Tier 3: The Pretty Good

11. Cincinnati Reds

It seems kind of weird that it's Cincinnati's offense holding back the pitching staff and not the other way around. Luis Castillo is a true No. 1 starter at this point, and even without Alex Wood, every single starter on the team has been above league average (and it's not even close). The bullpen has been just as dangerous and some of the team's discarded starters succeeding in relief (like Amir Garrett or the currently injured Robert Stephenson) has been a fortunate development.

12. Colorado Rockies

There have been some brutal bullpen meltdowns, but there's still enough talent here that the Rockies should at least not be in the bottom 10. I remain a fan of Kyle Freeland -- though 2018 was probably a career year -- and a rotation of German Marquez, Jon Gray, Antonio Senzatela and Freeland ought to be valuable in the second half of the season. The team should definitely be looking for one more starter at the deadline.

* _Required action a_: List every player named in the baseball rankings.
The saved entries that come next are separate material, unrelated to the baseball rankings.

* _Saved entries_:
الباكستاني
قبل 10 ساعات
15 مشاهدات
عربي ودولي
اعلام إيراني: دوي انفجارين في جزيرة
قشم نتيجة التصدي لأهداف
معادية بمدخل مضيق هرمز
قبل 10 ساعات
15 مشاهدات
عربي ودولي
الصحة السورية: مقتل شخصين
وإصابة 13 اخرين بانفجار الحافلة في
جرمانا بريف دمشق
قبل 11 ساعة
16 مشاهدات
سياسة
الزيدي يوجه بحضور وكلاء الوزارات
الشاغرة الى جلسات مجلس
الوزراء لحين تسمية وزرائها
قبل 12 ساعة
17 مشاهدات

* _Required action b_: Output every line of the saved entries verbatim.

* _Problem solution a_: Luis Castillo, Alex Wood, Amir Garrett, Robert Stephenson, Kyle Freeland, German Marquez, Jon Gray, Antonio Senzatela

* _Problem solution b_:
الباكستاني
قبل 10 ساعات
15 مشاهدات
عربي ودولي
اعلام إيراني: دوي انفجارين في جزيرة
قشم نتيجة التصدي لأهداف
معادية بمدخل مضيق هرمز
قبل 10 ساعات
15 مشاهدات
عربي ودولي
الصحة السورية: مقتل شخصين
وإصابة 13 اخرين بانفجار الحافلة في
جرمانا بريف دمشق
قبل 11 ساعة
16 مشاهدات
سياسة
الزيدي يوجه بحضور وكلاء الوزارات
الشاغرة الى جلسات مجلس
الوزراء لحين تسمية وزرائها
قبل 12 ساعة
17 مشاهدات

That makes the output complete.